TO-DO ITEM
If a line in the data has the string "sinaimg", please show it.
*** MATERIAL PROVIDED Section Begins ***
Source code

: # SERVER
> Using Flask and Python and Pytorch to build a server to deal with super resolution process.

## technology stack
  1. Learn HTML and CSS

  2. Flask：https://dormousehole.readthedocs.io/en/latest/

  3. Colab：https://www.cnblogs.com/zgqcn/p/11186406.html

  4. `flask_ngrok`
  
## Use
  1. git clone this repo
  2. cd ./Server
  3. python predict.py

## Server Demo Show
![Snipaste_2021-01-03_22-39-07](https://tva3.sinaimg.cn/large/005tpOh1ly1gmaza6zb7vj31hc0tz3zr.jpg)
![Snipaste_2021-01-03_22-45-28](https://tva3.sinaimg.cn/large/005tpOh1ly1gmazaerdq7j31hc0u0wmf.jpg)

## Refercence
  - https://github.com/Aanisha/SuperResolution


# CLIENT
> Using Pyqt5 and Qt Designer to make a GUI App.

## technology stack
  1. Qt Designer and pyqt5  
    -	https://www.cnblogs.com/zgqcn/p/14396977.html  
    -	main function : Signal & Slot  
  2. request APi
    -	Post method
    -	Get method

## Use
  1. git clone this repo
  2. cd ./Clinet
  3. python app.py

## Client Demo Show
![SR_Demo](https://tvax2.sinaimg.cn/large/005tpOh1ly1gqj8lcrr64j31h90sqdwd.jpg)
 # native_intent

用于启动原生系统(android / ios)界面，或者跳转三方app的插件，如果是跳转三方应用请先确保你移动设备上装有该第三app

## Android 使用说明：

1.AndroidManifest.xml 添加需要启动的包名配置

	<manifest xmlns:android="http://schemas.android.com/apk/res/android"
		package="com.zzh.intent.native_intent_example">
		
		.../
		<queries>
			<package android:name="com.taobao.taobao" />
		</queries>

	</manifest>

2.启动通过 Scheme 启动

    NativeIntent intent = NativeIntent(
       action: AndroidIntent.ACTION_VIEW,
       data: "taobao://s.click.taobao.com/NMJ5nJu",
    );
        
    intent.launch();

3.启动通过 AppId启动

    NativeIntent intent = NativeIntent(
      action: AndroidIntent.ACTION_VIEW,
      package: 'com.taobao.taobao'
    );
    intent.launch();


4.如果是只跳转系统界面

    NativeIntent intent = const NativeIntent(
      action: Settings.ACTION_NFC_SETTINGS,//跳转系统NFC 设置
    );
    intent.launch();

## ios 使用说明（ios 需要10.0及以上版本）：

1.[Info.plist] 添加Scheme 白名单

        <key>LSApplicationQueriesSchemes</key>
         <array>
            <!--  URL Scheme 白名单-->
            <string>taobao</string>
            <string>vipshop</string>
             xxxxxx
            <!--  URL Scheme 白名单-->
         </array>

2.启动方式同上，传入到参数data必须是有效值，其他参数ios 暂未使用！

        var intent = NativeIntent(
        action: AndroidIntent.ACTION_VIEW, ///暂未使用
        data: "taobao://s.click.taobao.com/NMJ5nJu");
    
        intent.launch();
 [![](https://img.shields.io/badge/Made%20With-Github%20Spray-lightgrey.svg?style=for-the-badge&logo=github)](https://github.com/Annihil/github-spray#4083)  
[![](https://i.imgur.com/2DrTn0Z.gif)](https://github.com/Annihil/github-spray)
*** MATERIAL PROVIDED Section Ends ***
ANSWER TO THE PROBLEM
![Snipaste_2021-01-03_22-39-07](https://tva3.sinaimg.cn/large/005tpOh1ly1gmaza6zb7vj31hc0tz3zr.jpg)
![Snipaste_2021-01-03_22-45-28](https://tva3.sinaimg.cn/large/005tpOh1ly1gmazaerdq7j31hc0u0wmf.jpg)
![SR_Demo](https://tvax2.sinaimg.cn/large/005tpOh1ly1gqj8lcrr64j31h90sqdwd.jpg)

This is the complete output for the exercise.